DNS tunneling encodes data in DNS queries — subdomain labels carry the exfiltrated data, TXT records carry command responses. A query to aGVsbG8gd29ybGQ.evil.com looks like noise in a DNS log but is actually a Base64-encoded message. At low volumes, it's virtually undetectable by traditional security tools.
How 1-SEC Detects DNS Abuse
1-SEC's Network Guardian analyzes DNS traffic for indicators of tunneling and DGA activity.
DNS Tunneling Indicators
Tunneling produces distinctive patterns: unusually long subdomain labels, high query volume to a single domain, TXT record requests with encoded payloads, and query patterns that correlate with network activity from a specific host. Each individual indicator is weak. Together, they're conclusive.

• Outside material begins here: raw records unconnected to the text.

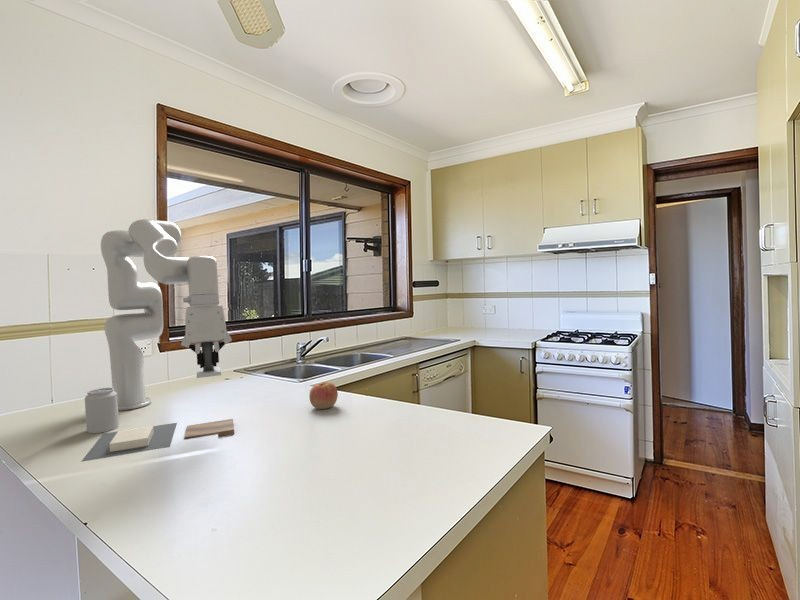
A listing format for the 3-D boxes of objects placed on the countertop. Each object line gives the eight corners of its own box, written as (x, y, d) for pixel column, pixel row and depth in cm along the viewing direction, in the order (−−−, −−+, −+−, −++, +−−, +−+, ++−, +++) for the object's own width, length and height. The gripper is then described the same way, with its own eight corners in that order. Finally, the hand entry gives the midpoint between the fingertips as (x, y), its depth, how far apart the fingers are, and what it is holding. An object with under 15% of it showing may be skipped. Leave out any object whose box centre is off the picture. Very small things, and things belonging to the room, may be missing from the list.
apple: (342, 408, 133) (341, 383, 133) (316, 414, 128) (315, 388, 128) (330, 402, 140) (329, 378, 140) (305, 407, 135) (304, 382, 135)
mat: (103, 436, 115) (103, 433, 115) (177, 425, 122) (177, 422, 122) (81, 464, 97) (81, 461, 97) (169, 449, 104) (169, 446, 104)
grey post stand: (197, 372, 120) (195, 341, 120) (220, 370, 123) (218, 339, 122) (196, 378, 113) (194, 344, 112) (220, 375, 115) (218, 342, 115)
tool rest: (187, 429, 118) (187, 425, 118) (233, 422, 123) (232, 418, 123) (184, 442, 109) (184, 437, 109) (234, 433, 114) (234, 429, 113)
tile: (118, 430, 110) (109, 443, 101) (153, 425, 114) (147, 437, 104) (118, 438, 111) (109, 452, 101) (153, 433, 114) (148, 446, 105)
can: (102, 436, 115) (99, 393, 114) (80, 435, 116) (77, 393, 116) (125, 427, 122) (123, 386, 122) (104, 426, 124) (101, 386, 123)
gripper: (170, 303, 110) (174, 372, 111) (236, 299, 117) (240, 365, 118) (172, 302, 117) (176, 367, 118) (234, 299, 124) (238, 361, 124)
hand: (208, 365), depth 118 cm, fingers closed on grey post stand, 2 cm apart
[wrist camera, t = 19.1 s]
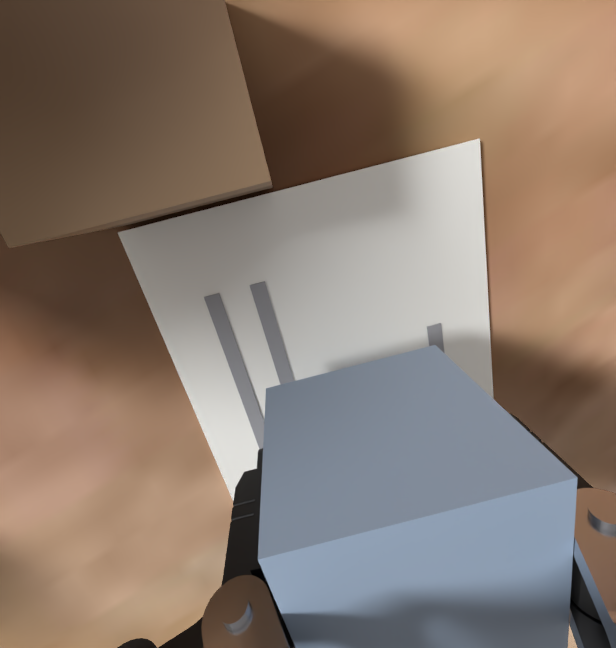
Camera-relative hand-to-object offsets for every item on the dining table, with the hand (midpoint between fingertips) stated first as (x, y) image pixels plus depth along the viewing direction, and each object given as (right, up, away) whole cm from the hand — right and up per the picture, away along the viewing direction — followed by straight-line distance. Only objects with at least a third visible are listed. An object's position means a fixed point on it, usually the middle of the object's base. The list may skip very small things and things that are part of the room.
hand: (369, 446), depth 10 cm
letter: (0, +1, +3) cm, 3 cm away
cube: (0, 0, 0) cm, 0 cm away
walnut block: (-6, +9, -1) cm, 11 cm away
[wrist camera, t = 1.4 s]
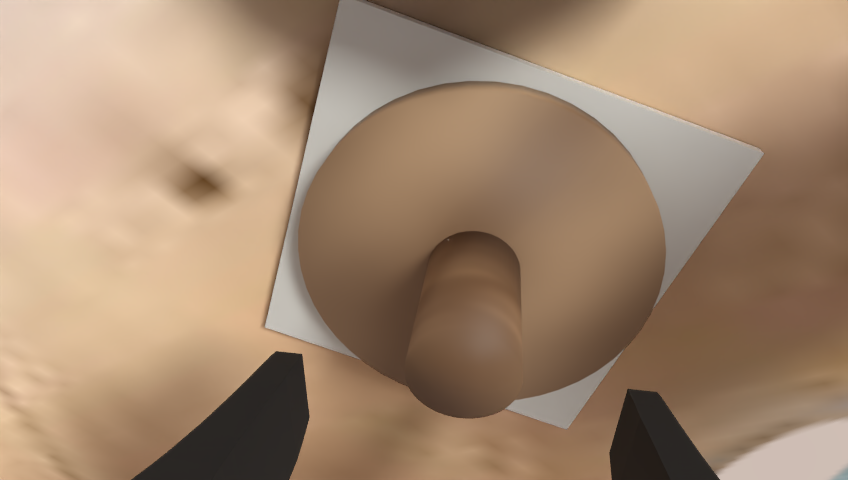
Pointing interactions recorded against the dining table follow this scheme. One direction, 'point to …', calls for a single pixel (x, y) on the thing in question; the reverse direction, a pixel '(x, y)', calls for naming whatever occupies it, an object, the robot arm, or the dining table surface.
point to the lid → (481, 244)
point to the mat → (471, 61)
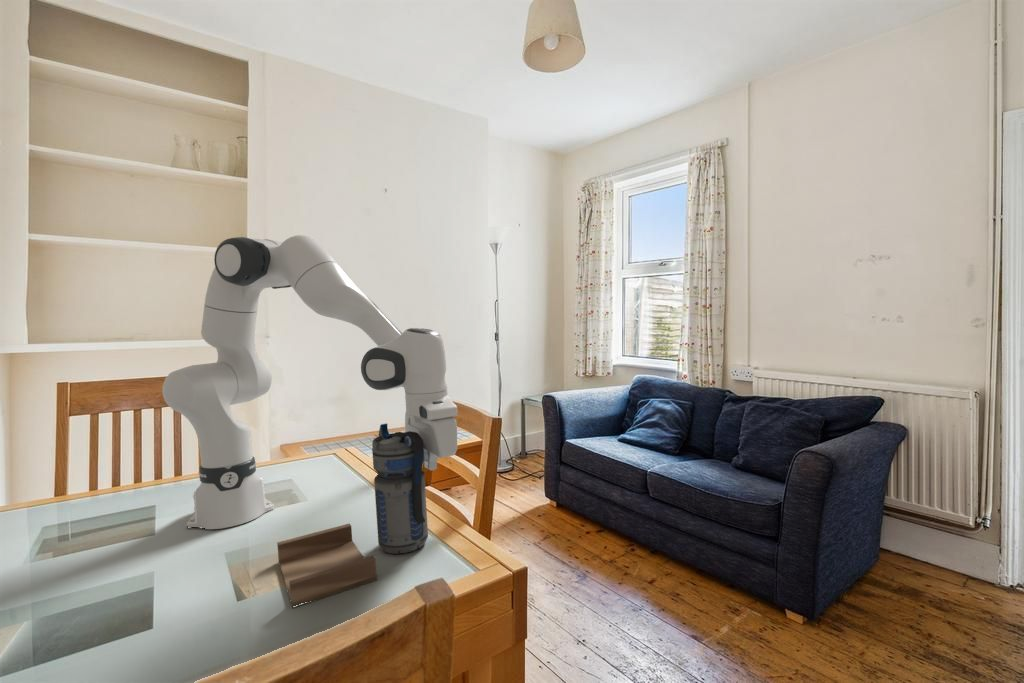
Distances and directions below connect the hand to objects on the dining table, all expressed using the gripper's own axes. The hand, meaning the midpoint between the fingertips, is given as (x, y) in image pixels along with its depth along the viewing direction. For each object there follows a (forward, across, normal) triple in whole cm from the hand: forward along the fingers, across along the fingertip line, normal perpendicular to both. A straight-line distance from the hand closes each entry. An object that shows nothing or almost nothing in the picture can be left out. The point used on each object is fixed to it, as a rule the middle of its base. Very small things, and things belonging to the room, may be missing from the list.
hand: (430, 468), depth 102 cm
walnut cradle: (+15, 0, -22) cm, 27 cm away
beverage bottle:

Domain Generation Algorithm Detection
DGA malware generates hundreds of pseudo-random domain names per day and queries them all, knowing that the attacker has registered just one or two. The queries for non-existent domains create a distinctive NXDomain pattern. 1-SEC analyzes domain name entropy and query patterns to distinguish DGA activity from legitimate DNS traffic.
The DNS-over-HTTPS Challenge
DNS over HTTPS (DoH) encrypts DNS traffic, making traditional DNS monitoring blind. This is a legitimate privacy feature that also happens to make DNS tunneling harder to detect.
1-SEC addresses this by monitoring the behavioral indicators of tunneling rather than inspecting DNS content directly — unusual connection patterns to known DoH providers, volume anomalies, and correlation with other suspicious network behavior from the same host.